I’m not quite sure why Great Uncle Adam did not ever want his own photograph album to remain in his family. Perhaps he already had copies of most the images, or maybe he just forgot to collect the album from his parents’ house when he left home to marry Lilly. Or could it be that my mother and I are just imagining that this album belonged to Adam? But then I look through it again and see pictures of his friends and Lilly’s friends, and pictures of Lilly’s family and people who my mother cannot put a name to, and agree that it more than likely once belonged to him.

Sincerely Yours, Lilly, Oct 1920

One of the most noticeable things about this album is the number of portraits of young women – and to a lesser extent, men – which appear to have been made into postcards in order to give to friends and family. Obviously these type of photographs were not just limited to young, single adults; in the collection as a whole there are also many of these taken of children as well as couples and families. But in Adam’s album there seemed to be a predominant amount of hundred-year old ‘selfies’, many which were signed with Sincerely Yours (or variations thereof), which reminded me of the old teenage habit of swapping miniature official school portraits with friends at the end of the school year, a sort of British version of the American yearbook.

From Yours Sincerely, Mary c1920

How I love these old images of young adults in their physical prime looking wistful and serious or supressing shy smiles, all the while sporting the latest hairdos and fashions. Some regard the camera boldly and others have a more guarded countenance, leaving subtle clues about their personalities that may or may not lead us to the truth. And what did it mean when you gave someone a copy of your official studio portrait at that time? Did you have to be family or close friends or dating before you took such a step?

Sincerely Yours, Jean, March 1921 (Lilly’s older sister)

Jean Neilson, Adam’s younger sister c1920

A’ You, Alex – Friend of Lilly or Adam, c1920

The vintage ‘selfies’ in Adam and Lilly’s collection range from the Edwardian-style disembodied face set sail in a sea of white space, to the upper body and full length ones from the decade which followed. They are sometimes signed on the front or the back, but unfortunately very few bear a message on the reverse, despite the postcard format. Apart from a few of Lilly and Adam’s brothers and sisters, most appear to be of unknown friends, in particular young women (who were possibly more likely to be friends and colleagues of Lilly’s). Some of these girls look surprisingly modern, despite their dated clothes and hairstyles, while others are harder to imagine in todays’ world.

**Records supplied**
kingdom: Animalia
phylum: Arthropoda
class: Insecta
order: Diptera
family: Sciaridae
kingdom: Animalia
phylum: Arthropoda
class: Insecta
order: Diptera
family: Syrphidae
* * *
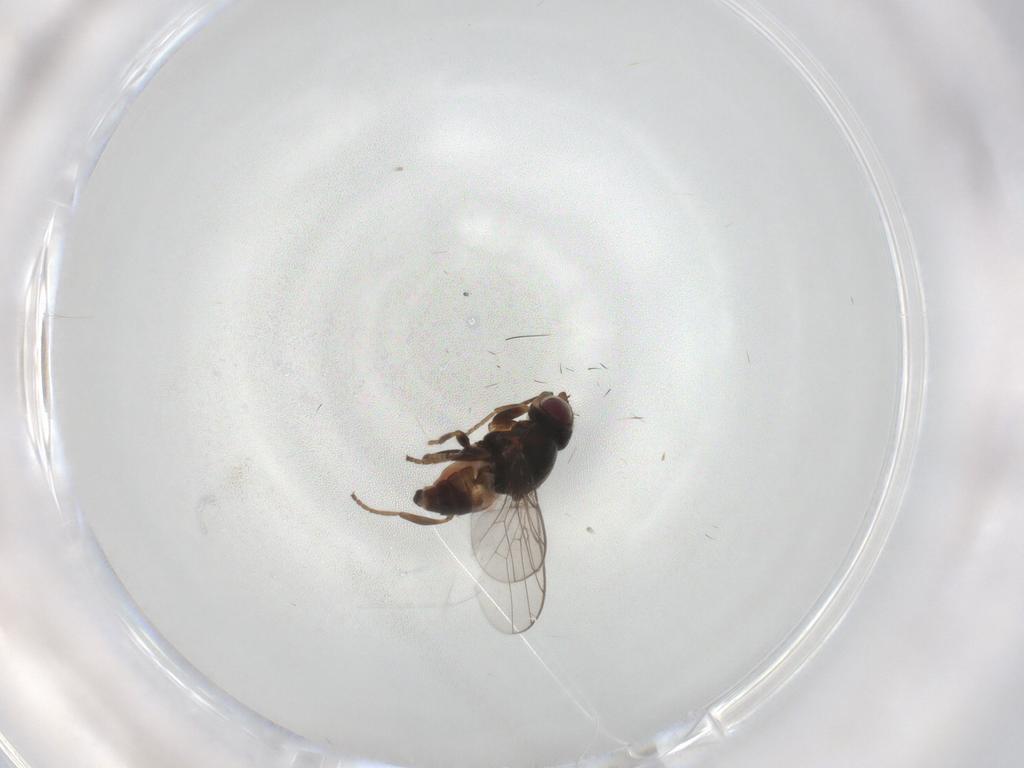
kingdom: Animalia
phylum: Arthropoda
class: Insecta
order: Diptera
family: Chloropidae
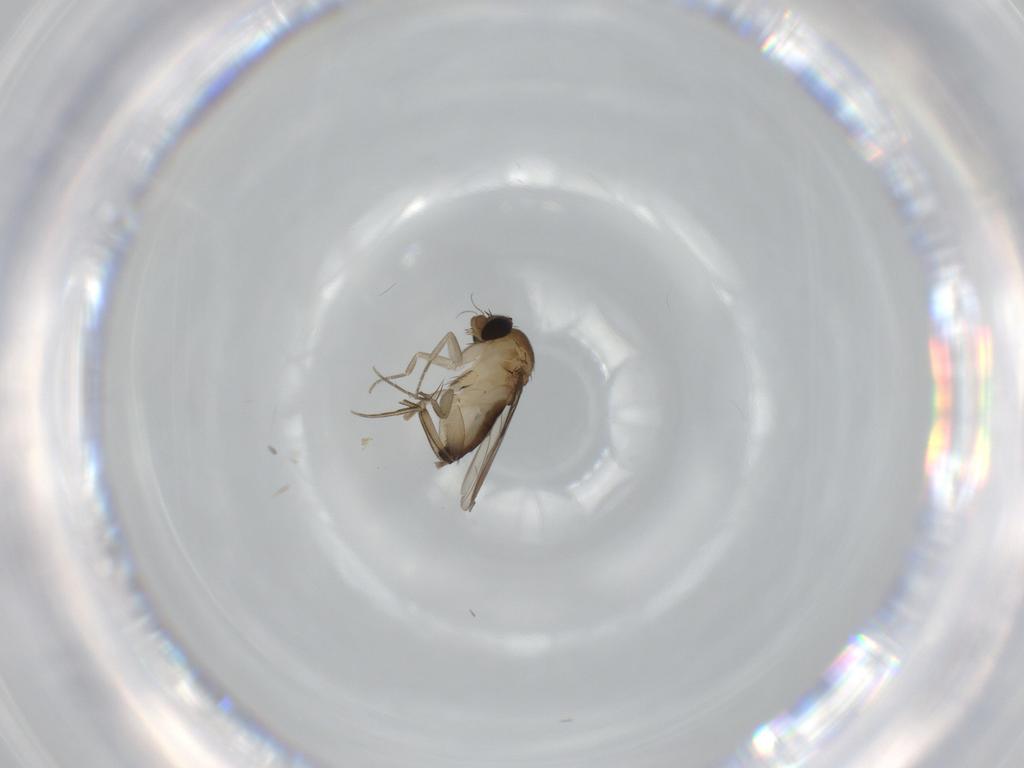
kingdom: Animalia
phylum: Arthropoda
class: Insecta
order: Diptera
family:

**The tasks**
**1.** Reproduce the passage of the album excerpt word for word, starting at "How I love these" and ending at "such a step?".
**2.** Name each person the album excerpt identifies by name, listing each person once.

**Task-by-task outputs**
**1.**
How I love these old images of young adults in their physical prime looking wistful and serious or supressing shy smiles, all the while sporting the latest hairdos and fashions. Some regard the camera boldly and others have a more guarded countenance, leaving subtle clues about their personalities that may or may not lead us to the truth. And what did it mean when you gave someone a copy of your official studio portrait at that time? Did you have to be family or close friends or dating before you took such a step?

**2.**
- Adam
- Lilly
- Mary
- Jean (Lilly's older sister)
- Jean Neilson (Adam's younger sister)
- Alex